Biz bu düzenleri anlatırken Kur’an’a dayanarak anlattık. Tarihte medreseler ilmî, tekkeler dinî, loncalar meslekî, sipahi teşkilatı siyasî kuruluşlar olmaktadır. Bugün de YÖK var, Diyanet var, ordu var, oda ve sendikalar vardır.
Biz bozuk dilimizle şöyle diyoruz.
İslâm yalnız din değildir; İslâm dindir, ilimdir, meslektir ve siyasettir. “Adil Düzen” de budur, İslâm’dır. Bunlar bir bedenin organlarıdır. Görevleri ve usulleri farklıdır ama bir bütündür. Hepsi bir vücuda hizmet eder.

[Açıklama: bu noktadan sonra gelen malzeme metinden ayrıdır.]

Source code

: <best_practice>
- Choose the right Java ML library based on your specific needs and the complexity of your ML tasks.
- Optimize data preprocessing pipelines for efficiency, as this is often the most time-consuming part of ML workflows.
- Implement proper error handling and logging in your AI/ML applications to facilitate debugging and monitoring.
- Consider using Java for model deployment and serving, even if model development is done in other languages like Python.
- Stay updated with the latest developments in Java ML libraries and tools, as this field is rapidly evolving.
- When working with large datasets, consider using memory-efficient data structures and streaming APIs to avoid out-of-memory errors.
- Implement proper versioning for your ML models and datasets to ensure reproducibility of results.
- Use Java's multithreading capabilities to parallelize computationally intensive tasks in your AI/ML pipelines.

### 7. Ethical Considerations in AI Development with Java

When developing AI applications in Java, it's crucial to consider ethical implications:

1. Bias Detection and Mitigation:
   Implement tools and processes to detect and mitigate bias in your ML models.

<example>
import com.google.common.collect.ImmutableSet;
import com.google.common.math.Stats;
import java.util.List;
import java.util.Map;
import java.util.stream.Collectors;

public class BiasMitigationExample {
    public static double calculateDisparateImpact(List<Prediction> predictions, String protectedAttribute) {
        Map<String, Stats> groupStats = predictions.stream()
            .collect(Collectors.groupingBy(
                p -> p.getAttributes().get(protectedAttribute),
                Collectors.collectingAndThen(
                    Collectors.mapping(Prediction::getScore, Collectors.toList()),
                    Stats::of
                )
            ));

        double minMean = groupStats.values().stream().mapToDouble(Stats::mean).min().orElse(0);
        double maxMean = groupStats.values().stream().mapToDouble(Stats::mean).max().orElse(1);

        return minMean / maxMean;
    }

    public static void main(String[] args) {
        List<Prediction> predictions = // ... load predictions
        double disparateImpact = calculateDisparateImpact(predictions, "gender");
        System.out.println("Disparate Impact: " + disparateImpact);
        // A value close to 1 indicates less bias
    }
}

Biz insanlara bir şeyi anlatırken kendi dilleri ile anlatmak zorundayız. Bunun için Arapça yazarken Kur’an dilini kullanıyoruz. Gelecekte Türkçede Arapça kelimeleri Kur’an’daki mânâsıyla kullanmalıyız. Ama geçiş döneminde bozuk dilimizle konuşmak zorundayız. Çünkü karşımızdakinin bildiği dil odur.

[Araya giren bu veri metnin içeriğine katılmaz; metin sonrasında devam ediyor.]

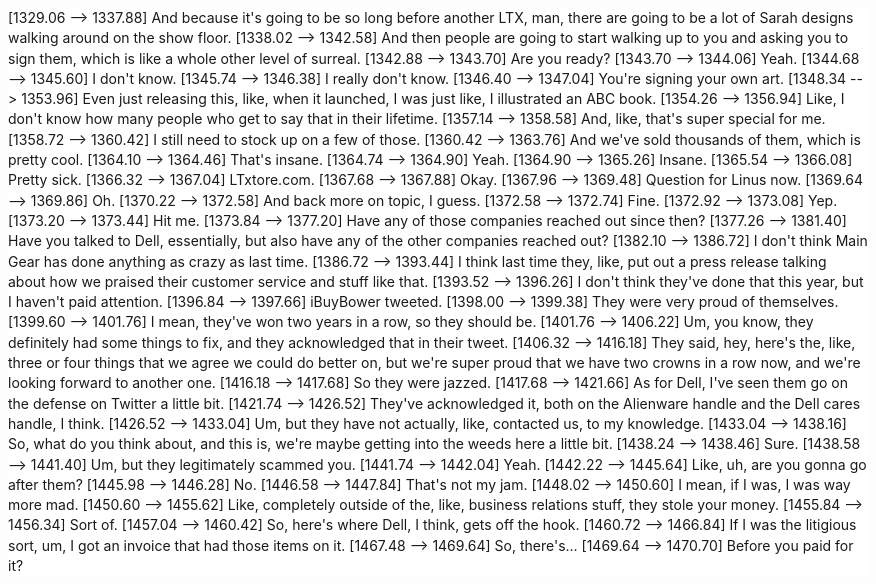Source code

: [1329.06 --> 1337.88]  And because it's going to be so long before another LTX, man, there are going to be a lot of Sarah designs walking around on the show floor.
[1338.02 --> 1342.58]  And then people are going to start walking up to you and asking you to sign them, which is like a whole other level of surreal.
[1342.88 --> 1343.70]  Are you ready?
[1343.70 --> 1344.06]  Yeah.
[1344.68 --> 1345.60]  I don't know.
[1345.74 --> 1346.38]  I really don't know.
[1346.40 --> 1347.04]  You're signing your own art.
[1348.34 --> 1353.96]  Even just releasing this, like, when it launched, I was just like, I illustrated an ABC book.
[1354.26 --> 1356.94]  Like, I don't know how many people who get to say that in their lifetime.
[1357.14 --> 1358.58]  And, like, that's super special for me.
[1358.72 --> 1360.42]  I still need to stock up on a few of those.
[1360.42 --> 1363.76]  And we've sold thousands of them, which is pretty cool.
[1364.10 --> 1364.46]  That's insane.
[1364.74 --> 1364.90]  Yeah.
[1364.90 --> 1365.26]  Insane.
[1365.54 --> 1366.08]  Pretty sick.
[1366.32 --> 1367.04]  LTxtore.com.
[1367.68 --> 1367.88]  Okay.
[1367.96 --> 1369.48]  Question for Linus now.
[1369.64 --> 1369.86]  Oh.
[1370.22 --> 1372.58]  And back more on topic, I guess.
[1372.58 --> 1372.74]  Fine.
[1372.92 --> 1373.08]  Yep.
[1373.20 --> 1373.44]  Hit me.
[1373.84 --> 1377.20]  Have any of those companies reached out since then?
[1377.26 --> 1381.40]  Have you talked to Dell, essentially, but also have any of the other companies reached out?
[1382.10 --> 1386.72]  I don't think Main Gear has done anything as crazy as last time.
[1386.72 --> 1393.44]  I think last time they, like, put out a press release talking about how we praised their customer service and stuff like that.
[1393.52 --> 1396.26]  I don't think they've done that this year, but I haven't paid attention.
[1396.84 --> 1397.66]  iBuyBower tweeted.
[1398.00 --> 1399.38]  They were very proud of themselves.
[1399.60 --> 1401.76]  I mean, they've won two years in a row, so they should be.
[1401.76 --> 1406.22]  Um, you know, they definitely had some things to fix, and they acknowledged that in their tweet.
[1406.32 --> 1416.18]  They said, hey, here's the, like, three or four things that we agree we could do better on, but we're super proud that we have two crowns in a row now, and we're looking forward to another one.
[1416.18 --> 1417.68]  So they were jazzed.
[1417.68 --> 1421.66]  As for Dell, I've seen them go on the defense on Twitter a little bit.
[1421.74 --> 1426.52]  They've acknowledged it, both on the Alienware handle and the Dell cares handle, I think.
[1426.52 --> 1433.04]  Um, but they have not actually, like, contacted us, to my knowledge.
[1433.04 --> 1438.16]  So, what do you think about, and this is, we're maybe getting into the weeds here a little bit.
[1438.24 --> 1438.46]  Sure.
[1438.58 --> 1441.40]  Um, but they legitimately scammed you.
[1441.74 --> 1442.04]  Yeah.
[1442.22 --> 1445.64]  Like, uh, are you gonna go after them?
[1445.98 --> 1446.28]  No.
[1446.58 --> 1447.84]  That's not my jam.
[1448.02 --> 1450.60]  I mean, if I was, I was way more mad.
[1450.60 --> 1455.62]  Like, completely outside of the, like, business relations stuff, they stole your money.
[1455.84 --> 1456.34]  Sort of.
[1457.04 --> 1460.42]  So, here's where Dell, I think, gets off the hook.
[1460.72 --> 1466.84]  If I was the litigious sort, um, I got an invoice that had those items on it.
[1467.48 --> 1469.64]  So, there's...
[1469.64 --> 1470.70]  Before you paid for it?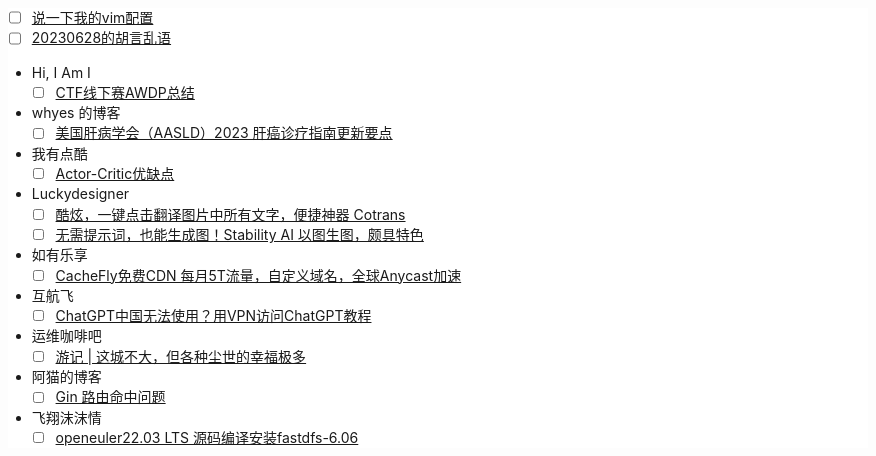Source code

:   - [ ] [说一下我的vim配置](https://www.bboy.app/2023/06/28/%E8%AF%B4%E4%B8%80%E4%B8%8B%E6%88%91%E7%9A%84vim%E9%85%8D%E7%BD%AE/)
  - [ ] [20230628的胡言乱语](https://www.bboy.app/2023/06/28/20230628%E7%9A%84%E8%83%A1%E8%A8%80%E4%B9%B1%E8%AF%AD/)
- Hi, I Am I
  - [ ] [CTF线下赛AWDP总结](https://5ime.cn/awdp.html)
- whyes 的博客
  - [ ] [美国肝病学会（AASLD）2023 肝癌诊疗指南更新要点](http://whyes.org/2023/aasld-2023-hcc-guideline)
- 我有点酷
  - [ ] [Actor-Critic优缺点](https://blog.woyou.cool/posts/5447/)
- Luckydesigner
  - [ ] [酷炫，一键点击翻译图片中所有文字，便捷神器 Cotrans](https://www.luckydesigner.space/cotrans-can-translate-all-words-in-one-click/)
  - [ ] [无需提示词，也能生成图！Stability AI 以图生图，颇具特色](https://www.luckydesigner.space/no-prompts-to-generate-images-use-stability-ai-is-amazing/)
- 如有乐享
  - [ ] [CacheFly免费CDN 每月5T流量，自定义域名，全球Anycast加速](https://51.ruyo.net/18411.html)
- 互航飞
  - [ ] [ChatGPT中国无法使用？用VPN访问ChatGPT教程](https://www.huhangfei.com/post/access-chatgpt-in-china-using-vpn/)
- 运维咖啡吧
  - [ ] [游记 | 这城不大，但各种尘世的幸福极多](https://blog.ops-coffee.cn/r/city-china-jiangsu-taizhou)
- 阿猫的博客
  - [ ] [Gin 路由命中问题](https://ameow.xyz/archives/168)
- 飞翔沫沫情
  - [ ] [openeuler22.03 LTS 源码编译安装fastdfs-6.06](https://www.fxkjnj.com/4459/)
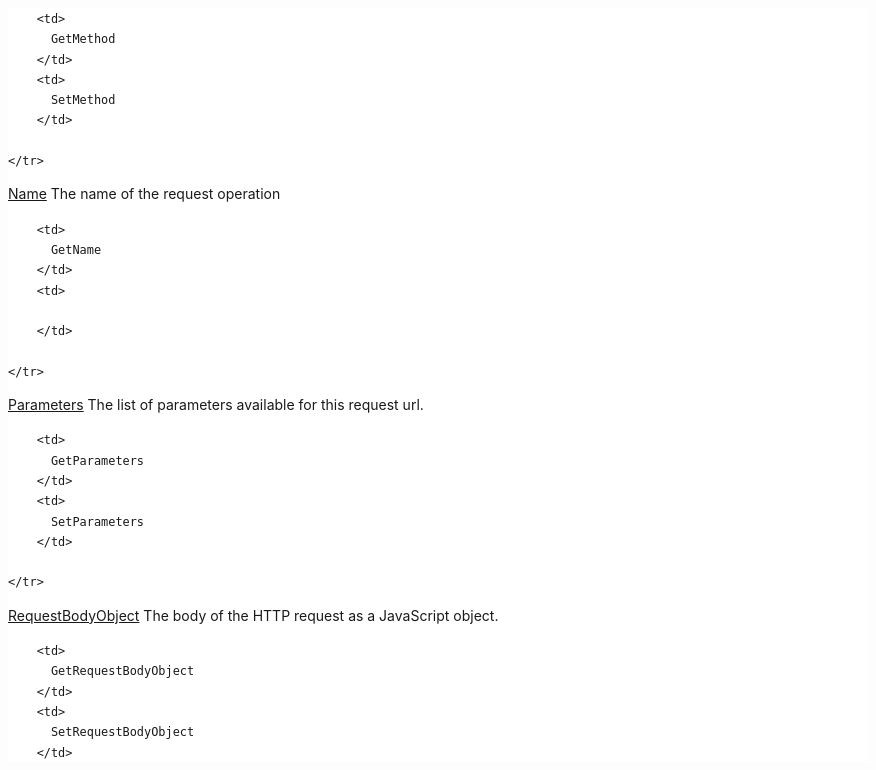 		<td>
		  GetMethod
		</td>
		<td>
		  SetMethod
		</td>
		
	</tr>

  <tr style="vertical-align:top">
		<td>
      <a href="#Name">Name</a>
		</td>
		<td>
			The name of the request operation
		</td>
		
		<td>
		  GetName
		</td>
		<td>
		  
		</td>
		
	</tr>

  <tr style="vertical-align:top">
		<td>
      <a href="#Parameters">Parameters</a>
		</td>
		<td>
			The list of parameters available for this request url.
		</td>
		
		<td>
		  GetParameters
		</td>
		<td>
		  SetParameters
		</td>
		
	</tr>

  <tr style="vertical-align:top">
		<td>
      <a href="#RequestBodyObject">RequestBodyObject</a>
		</td>
		<td>
			The body of the HTTP request as a JavaScript object.
		</td>
		
		<td>
		  GetRequestBodyObject
		</td>
		<td>
		  SetRequestBodyObject
		</td>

Bu konuda başka bir şey daha yapıyoruz.
Anayasamızda demokratik, laik, liberal ve sosyal hukuk devleti maddeleri değişmez maddeler arasındadır. Bunlar da Batı dili ile ifade edilmiştir.
Demokrasi, halkın kendi kendini yönetmesidir. Yani herkes kendi içtihadı ile hareket edecektir demektir. Kanun sistemi yoktur demektir. Bu şeriattır. Şeriat düzenidir.
Laiklik, dinde zorlama yoktur demektir. Herkes hakemlerin kararına kendi isteği ile uyacaktır demektir. Bu da barış düzenidir, İslâm’dır.
Liberallik demek, ekonomide müdahale yoktur yani alışverişte rıza şartı vardır demektir. Arz ve talep dengesi demektir. Bu da “Adil Düzen” demektir. Adalet demektir.
Sosyallik, çalışmayanların ve çalışamayanların da üretimde hakları olduğudur. Çünkü yeryüzü tüm insanların ortak malıdır. Emek dışında özel hak yoktur. Sailin ve mahrumun mallarında hakları vardır. Bu da hak düzenidir. Hukuk düzeni budur.
Hukuk devleti…
Yine kelimeler Kur’an’daki mânâsından saptırılmıştır. Hukuk haklardan çok görevleri içerir. Haklar kanunla verilmez, o zaten vardır. Görevler yani borçlar mevzuatta belirtilir. Hukuk yerine Kur’an’da ahkam yani hükümler ifadesi vardır. Hükümler düzendir.
“Devlet” kelimesi de Kur’an’ın ifadelerine uymamaktadır. Devletin karşılığı mülktür. Ümmet olarak ifade edilir.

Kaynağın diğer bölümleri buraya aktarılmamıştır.